> **About this task**:
Here are the records. Write out exactly the lines between the one holding "right elbow: (92, 220)" and the one holding "right eye: (69, 71)", inclusive.

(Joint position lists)
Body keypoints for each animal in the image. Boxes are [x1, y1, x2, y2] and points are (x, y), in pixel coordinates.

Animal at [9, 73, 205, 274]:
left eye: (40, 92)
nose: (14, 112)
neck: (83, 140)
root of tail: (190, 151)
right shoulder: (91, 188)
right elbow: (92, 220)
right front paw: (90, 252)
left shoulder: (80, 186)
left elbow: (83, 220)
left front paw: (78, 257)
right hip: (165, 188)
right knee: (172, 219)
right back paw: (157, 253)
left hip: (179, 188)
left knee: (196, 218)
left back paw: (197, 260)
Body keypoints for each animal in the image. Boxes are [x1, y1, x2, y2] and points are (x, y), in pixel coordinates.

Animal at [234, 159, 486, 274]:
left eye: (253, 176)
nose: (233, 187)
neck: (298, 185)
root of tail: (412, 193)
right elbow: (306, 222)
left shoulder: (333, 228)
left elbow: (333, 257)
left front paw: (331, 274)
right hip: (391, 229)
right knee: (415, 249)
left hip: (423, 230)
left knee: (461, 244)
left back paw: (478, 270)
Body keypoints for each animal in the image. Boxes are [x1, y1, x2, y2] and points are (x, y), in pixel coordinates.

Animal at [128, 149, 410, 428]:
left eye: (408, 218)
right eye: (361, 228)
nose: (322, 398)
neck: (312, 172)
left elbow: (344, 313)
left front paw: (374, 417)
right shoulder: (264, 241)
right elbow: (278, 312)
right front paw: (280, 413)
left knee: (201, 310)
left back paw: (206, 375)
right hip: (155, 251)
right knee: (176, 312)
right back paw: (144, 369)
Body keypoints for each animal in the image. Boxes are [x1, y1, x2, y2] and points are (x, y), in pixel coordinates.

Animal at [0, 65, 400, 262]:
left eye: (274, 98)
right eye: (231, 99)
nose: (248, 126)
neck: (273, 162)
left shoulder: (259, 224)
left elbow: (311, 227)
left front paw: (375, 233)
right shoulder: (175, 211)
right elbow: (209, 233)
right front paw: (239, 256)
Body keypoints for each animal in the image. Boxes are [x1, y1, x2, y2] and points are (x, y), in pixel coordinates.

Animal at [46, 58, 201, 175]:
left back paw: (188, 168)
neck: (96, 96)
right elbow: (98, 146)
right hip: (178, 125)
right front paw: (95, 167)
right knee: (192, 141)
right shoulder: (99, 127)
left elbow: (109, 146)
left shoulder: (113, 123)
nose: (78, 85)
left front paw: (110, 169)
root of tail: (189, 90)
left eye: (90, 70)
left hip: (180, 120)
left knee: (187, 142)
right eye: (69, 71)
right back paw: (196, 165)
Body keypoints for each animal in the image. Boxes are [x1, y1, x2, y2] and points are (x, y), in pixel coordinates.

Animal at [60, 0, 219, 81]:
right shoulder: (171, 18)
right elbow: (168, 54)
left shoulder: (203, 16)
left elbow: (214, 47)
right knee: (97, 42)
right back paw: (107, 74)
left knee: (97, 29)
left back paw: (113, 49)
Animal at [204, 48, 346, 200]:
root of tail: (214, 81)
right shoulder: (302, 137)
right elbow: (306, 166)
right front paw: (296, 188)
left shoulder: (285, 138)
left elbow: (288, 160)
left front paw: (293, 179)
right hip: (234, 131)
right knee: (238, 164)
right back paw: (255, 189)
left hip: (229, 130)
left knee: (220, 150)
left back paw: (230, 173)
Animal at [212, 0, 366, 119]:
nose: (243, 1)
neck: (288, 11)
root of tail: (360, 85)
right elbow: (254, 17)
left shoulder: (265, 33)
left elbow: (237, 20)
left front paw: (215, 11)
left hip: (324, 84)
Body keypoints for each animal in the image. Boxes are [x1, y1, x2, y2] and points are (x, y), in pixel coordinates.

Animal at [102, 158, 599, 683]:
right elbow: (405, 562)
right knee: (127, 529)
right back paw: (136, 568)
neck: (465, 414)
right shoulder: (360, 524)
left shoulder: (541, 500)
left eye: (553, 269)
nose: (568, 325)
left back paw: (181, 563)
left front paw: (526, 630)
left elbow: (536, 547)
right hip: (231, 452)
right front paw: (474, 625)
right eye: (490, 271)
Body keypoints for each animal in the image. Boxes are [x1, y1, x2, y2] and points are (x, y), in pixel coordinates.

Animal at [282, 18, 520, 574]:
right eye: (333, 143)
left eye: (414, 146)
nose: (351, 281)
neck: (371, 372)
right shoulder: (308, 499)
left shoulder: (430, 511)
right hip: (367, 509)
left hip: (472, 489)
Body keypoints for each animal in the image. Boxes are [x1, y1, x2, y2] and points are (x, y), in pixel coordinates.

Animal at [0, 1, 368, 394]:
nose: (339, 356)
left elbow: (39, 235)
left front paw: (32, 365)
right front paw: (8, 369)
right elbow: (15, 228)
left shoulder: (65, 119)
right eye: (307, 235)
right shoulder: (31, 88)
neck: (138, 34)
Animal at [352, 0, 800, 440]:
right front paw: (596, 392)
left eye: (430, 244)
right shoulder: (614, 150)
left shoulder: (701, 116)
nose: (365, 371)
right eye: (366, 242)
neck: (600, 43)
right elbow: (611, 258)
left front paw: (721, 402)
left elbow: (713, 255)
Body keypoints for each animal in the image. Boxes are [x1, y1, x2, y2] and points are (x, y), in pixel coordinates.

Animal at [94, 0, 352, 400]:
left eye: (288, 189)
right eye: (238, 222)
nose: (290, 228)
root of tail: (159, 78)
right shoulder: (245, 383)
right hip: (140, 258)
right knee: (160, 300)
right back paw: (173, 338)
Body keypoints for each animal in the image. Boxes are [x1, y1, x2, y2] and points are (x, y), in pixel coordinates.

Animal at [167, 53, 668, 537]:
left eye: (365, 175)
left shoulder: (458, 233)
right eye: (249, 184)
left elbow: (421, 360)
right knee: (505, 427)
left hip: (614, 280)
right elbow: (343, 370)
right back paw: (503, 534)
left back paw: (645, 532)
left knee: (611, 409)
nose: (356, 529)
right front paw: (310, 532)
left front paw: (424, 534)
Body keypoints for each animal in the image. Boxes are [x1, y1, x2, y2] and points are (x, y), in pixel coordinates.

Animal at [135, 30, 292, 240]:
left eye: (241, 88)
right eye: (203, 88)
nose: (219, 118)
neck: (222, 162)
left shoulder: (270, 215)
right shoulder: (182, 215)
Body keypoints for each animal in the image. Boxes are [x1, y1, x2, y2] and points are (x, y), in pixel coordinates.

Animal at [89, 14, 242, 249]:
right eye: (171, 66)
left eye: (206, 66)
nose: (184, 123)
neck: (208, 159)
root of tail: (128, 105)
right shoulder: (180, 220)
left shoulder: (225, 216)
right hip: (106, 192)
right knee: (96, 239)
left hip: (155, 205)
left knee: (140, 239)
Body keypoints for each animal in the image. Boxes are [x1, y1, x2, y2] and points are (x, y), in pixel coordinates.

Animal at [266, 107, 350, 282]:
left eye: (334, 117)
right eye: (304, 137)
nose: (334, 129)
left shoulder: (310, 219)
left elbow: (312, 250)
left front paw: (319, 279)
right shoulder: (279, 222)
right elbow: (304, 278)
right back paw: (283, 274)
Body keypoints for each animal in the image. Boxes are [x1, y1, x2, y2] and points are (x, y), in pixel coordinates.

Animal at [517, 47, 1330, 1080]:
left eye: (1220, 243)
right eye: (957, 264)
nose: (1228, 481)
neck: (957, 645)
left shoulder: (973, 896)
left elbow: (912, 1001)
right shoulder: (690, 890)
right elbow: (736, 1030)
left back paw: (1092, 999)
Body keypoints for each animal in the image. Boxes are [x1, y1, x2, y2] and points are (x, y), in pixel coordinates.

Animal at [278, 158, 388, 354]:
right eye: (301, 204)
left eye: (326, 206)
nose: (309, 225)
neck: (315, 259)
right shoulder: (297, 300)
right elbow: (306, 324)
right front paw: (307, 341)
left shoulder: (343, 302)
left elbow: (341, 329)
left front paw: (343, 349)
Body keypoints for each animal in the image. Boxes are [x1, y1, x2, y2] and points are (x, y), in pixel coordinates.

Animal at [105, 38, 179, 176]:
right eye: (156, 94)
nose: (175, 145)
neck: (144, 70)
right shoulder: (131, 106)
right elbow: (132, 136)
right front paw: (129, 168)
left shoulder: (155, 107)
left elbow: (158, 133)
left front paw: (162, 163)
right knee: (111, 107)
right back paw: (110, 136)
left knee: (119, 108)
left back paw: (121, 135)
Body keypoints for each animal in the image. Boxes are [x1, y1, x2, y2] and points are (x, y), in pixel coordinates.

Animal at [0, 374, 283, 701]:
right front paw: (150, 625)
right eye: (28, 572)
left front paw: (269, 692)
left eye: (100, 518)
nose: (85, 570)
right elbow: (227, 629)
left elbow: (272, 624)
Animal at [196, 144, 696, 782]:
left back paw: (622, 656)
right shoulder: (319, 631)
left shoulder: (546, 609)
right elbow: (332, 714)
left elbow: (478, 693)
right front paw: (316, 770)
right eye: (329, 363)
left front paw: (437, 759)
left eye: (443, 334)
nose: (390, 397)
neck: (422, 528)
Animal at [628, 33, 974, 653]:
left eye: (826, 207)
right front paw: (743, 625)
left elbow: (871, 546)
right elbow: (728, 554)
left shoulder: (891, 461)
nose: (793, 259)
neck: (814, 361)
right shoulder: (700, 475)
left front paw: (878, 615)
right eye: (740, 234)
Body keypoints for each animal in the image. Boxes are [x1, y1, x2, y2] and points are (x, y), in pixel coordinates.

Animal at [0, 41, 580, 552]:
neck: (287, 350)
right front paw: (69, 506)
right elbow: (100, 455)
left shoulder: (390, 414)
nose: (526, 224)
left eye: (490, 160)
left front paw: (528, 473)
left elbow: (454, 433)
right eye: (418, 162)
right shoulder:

> **Completed task**:
right elbow: (92, 220)
right front paw: (90, 252)
left shoulder: (80, 186)
left elbow: (83, 220)
left front paw: (78, 257)
right hip: (165, 188)
right knee: (172, 219)
right back paw: (157, 253)
left hip: (179, 188)
left knee: (196, 218)
left back paw: (197, 260)
Body keypoints for each animal in the image. Boxes are [x1, y1, x2, y2] and points are (x, y), in pixel coordinates.

Animal at [234, 159, 486, 274]:
left eye: (253, 176)
nose: (233, 187)
neck: (298, 185)
root of tail: (412, 193)
right elbow: (306, 222)
left shoulder: (333, 228)
left elbow: (333, 257)
left front paw: (331, 274)
right hip: (391, 229)
right knee: (415, 249)
left hip: (423, 230)
left knee: (461, 244)
left back paw: (478, 270)
Body keypoints for each animal in the image. Boxes are [x1, y1, x2, y2] and points are (x, y), in pixel coordinates.

Animal at [128, 149, 410, 428]:
left eye: (408, 218)
right eye: (361, 228)
nose: (322, 398)
neck: (312, 172)
left elbow: (344, 313)
left front paw: (374, 417)
right shoulder: (264, 241)
right elbow: (278, 312)
right front paw: (280, 413)
left knee: (201, 310)
left back paw: (206, 375)
right hip: (155, 251)
right knee: (176, 312)
right back paw: (144, 369)
Body keypoints for each animal in the image. Boxes are [x1, y1, x2, y2] and points are (x, y), in pixel coordinates.

Animal at [0, 65, 400, 262]:
left eye: (274, 98)
right eye: (231, 99)
nose: (248, 126)
neck: (273, 162)
left shoulder: (259, 224)
left elbow: (311, 227)
left front paw: (375, 233)
right shoulder: (175, 211)
right elbow: (209, 233)
right front paw: (239, 256)
Body keypoints for each animal in the image. Boxes are [x1, y1, x2, y2] and points are (x, y), in pixel coordinates.

Animal at [46, 58, 201, 175]:
left back paw: (188, 168)
neck: (96, 96)
right elbow: (98, 146)
right hip: (178, 125)
right front paw: (95, 167)
right knee: (192, 141)
right shoulder: (99, 127)
left elbow: (109, 146)
left shoulder: (113, 123)
nose: (78, 85)
left front paw: (110, 169)
root of tail: (189, 90)
left eye: (90, 70)
left hip: (180, 120)
left knee: (187, 142)
right eye: (69, 71)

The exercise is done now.